====== Data ======

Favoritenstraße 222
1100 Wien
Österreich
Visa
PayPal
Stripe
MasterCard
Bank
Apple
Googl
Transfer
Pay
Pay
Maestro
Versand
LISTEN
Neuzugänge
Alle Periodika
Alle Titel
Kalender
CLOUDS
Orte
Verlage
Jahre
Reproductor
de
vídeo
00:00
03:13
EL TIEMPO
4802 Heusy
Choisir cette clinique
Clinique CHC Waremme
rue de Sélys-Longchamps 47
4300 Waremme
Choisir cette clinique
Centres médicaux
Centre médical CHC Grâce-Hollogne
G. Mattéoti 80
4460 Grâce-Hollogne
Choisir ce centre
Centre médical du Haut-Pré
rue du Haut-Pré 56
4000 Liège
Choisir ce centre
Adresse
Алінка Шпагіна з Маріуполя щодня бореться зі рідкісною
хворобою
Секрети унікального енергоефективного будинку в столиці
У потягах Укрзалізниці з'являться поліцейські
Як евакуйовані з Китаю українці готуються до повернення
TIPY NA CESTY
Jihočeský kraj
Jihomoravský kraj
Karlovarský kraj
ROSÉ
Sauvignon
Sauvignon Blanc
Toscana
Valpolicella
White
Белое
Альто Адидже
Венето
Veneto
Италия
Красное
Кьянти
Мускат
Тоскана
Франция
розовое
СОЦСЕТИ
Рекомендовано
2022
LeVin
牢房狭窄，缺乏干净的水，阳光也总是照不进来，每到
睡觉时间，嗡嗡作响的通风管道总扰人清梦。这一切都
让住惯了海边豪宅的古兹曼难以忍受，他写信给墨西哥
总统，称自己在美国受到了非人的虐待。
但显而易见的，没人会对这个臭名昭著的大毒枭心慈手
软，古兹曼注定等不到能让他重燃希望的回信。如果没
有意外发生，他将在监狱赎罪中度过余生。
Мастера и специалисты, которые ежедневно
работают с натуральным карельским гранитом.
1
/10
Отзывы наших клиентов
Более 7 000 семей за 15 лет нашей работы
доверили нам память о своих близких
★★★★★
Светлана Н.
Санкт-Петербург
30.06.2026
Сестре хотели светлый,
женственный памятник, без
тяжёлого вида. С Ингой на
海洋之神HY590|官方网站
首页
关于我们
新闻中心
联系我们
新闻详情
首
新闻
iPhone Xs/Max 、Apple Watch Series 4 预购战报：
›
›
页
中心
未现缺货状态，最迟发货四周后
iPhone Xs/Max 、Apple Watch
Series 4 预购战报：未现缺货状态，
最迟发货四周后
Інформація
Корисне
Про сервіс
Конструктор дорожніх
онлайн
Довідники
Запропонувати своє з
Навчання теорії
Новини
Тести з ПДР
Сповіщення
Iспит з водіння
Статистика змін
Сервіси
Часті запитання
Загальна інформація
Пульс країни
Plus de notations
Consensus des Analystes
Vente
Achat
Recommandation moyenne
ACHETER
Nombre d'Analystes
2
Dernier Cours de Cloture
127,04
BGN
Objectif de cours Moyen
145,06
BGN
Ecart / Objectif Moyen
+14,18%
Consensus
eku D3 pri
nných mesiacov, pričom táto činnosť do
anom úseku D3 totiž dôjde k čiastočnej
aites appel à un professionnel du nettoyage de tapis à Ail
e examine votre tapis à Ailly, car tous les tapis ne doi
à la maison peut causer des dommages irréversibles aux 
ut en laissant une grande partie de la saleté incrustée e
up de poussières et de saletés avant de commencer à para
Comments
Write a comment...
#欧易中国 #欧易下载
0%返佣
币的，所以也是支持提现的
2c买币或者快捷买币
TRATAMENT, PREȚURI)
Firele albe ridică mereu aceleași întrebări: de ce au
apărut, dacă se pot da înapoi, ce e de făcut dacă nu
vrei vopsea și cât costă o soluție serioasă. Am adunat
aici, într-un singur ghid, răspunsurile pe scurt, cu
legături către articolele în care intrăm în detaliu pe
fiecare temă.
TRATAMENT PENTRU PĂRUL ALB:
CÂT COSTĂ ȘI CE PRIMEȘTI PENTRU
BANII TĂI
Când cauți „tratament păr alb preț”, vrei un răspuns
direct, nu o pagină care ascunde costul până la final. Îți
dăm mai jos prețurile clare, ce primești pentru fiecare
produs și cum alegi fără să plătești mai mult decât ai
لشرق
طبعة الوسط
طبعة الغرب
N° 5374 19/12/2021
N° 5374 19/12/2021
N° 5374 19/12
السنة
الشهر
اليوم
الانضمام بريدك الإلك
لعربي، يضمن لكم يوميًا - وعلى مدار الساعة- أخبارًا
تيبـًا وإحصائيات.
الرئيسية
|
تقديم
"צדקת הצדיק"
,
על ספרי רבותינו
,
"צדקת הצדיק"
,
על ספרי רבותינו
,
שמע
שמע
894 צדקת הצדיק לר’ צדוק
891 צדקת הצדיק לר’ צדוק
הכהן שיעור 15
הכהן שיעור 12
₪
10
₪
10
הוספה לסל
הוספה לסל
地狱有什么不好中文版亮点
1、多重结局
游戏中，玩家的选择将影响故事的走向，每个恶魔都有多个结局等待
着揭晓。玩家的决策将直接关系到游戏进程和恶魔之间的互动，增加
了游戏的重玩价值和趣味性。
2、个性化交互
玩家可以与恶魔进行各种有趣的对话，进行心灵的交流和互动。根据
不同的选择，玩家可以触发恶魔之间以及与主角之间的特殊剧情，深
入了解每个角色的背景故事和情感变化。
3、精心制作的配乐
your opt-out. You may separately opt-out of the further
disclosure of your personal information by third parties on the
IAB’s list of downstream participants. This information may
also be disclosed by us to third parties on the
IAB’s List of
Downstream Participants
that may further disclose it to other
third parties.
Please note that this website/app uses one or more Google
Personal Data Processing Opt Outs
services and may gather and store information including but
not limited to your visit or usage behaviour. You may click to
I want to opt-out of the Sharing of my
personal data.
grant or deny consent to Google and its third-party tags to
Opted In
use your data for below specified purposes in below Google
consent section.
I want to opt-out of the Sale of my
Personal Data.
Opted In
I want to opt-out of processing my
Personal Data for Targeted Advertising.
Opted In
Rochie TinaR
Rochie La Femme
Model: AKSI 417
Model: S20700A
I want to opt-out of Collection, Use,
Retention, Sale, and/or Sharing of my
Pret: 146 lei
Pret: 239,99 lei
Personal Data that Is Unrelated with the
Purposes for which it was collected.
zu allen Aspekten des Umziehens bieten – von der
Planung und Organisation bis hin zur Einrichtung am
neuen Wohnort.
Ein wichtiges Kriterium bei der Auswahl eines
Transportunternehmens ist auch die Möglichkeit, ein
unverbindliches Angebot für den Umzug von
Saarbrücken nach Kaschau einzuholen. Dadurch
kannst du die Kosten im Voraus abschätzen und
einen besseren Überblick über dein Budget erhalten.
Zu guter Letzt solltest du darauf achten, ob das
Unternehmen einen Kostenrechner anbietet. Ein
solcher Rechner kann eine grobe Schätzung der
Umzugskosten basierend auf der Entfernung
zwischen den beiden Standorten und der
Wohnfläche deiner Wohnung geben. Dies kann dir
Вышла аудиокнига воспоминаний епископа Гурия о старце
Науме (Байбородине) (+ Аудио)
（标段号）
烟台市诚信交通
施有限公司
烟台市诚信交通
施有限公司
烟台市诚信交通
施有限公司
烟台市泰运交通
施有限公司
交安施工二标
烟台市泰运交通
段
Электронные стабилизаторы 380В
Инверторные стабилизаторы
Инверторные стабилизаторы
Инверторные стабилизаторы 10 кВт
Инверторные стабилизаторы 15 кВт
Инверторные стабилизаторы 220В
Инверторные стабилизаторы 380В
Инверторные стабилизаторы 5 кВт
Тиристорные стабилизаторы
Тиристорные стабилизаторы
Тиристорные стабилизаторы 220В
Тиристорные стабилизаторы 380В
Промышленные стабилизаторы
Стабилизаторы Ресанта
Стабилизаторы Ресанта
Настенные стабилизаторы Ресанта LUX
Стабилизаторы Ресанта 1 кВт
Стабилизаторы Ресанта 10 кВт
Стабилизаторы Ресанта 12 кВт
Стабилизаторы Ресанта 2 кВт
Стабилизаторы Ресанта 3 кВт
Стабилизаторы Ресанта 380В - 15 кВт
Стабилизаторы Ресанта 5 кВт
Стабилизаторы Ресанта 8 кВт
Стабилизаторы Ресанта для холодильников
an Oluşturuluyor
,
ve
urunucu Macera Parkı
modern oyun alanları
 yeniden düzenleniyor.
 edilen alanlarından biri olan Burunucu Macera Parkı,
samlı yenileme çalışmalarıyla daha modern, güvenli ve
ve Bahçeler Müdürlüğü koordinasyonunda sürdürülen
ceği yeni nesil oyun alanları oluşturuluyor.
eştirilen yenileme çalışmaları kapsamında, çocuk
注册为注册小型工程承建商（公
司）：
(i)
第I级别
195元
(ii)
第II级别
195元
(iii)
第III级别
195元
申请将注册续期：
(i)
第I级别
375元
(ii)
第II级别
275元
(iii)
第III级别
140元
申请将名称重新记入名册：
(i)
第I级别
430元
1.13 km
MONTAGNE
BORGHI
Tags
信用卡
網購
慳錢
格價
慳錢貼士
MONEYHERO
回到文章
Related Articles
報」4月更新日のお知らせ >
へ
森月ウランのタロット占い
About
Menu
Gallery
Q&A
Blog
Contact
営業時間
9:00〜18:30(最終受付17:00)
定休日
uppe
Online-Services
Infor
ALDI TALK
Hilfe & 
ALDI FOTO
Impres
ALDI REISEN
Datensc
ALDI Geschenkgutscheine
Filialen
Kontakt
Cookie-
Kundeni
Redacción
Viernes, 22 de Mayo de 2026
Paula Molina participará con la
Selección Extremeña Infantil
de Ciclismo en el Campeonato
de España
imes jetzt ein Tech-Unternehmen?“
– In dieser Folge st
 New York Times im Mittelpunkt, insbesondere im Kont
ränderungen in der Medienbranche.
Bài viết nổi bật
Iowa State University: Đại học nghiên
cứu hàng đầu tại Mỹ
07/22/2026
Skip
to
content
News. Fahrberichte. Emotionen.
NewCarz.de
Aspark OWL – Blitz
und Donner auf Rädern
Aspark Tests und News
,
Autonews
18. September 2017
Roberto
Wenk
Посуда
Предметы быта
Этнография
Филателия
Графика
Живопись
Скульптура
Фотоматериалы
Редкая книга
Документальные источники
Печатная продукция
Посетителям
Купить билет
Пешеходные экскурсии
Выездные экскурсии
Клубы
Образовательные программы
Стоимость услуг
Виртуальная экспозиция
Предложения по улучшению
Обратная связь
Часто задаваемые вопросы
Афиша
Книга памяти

======

From the data above, return every line from the line that has "894 צדקת הצדיק לר’ צדוק" up to and including the line that has "consent section.", exactly.

* [Exercise solution]:
894 צדקת הצדיק לר’ צדוק
891 צדקת הצדיק לר’ צדוק
הכהן שיעור 15
הכהן שיעור 12
₪
10
₪
10
הוספה לסל
הוספה לסל
地狱有什么不好中文版亮点
1、多重结局
游戏中，玩家的选择将影响故事的走向，每个恶魔都有多个结局等待
着揭晓。玩家的决策将直接关系到游戏进程和恶魔之间的互动，增加
了游戏的重玩价值和趣味性。
2、个性化交互
玩家可以与恶魔进行各种有趣的对话，进行心灵的交流和互动。根据
不同的选择，玩家可以触发恶魔之间以及与主角之间的特殊剧情，深
入了解每个角色的背景故事和情感变化。
3、精心制作的配乐
your opt-out. You may separately opt-out of the further
disclosure of your personal information by third parties on the
IAB’s list of downstream participants. This information may
also be disclosed by us to third parties on the
IAB’s List of
Downstream Participants
that may further disclose it to other
third parties.
Please note that this website/app uses one or more Google
Personal Data Processing Opt Outs
services and may gather and store information including but
not limited to your visit or usage behaviour. You may click to
I want to opt-out of the Sharing of my
personal data.
grant or deny consent to Google and its third-party tags to
Opted In
use your data for below specified purposes in below Google
consent section.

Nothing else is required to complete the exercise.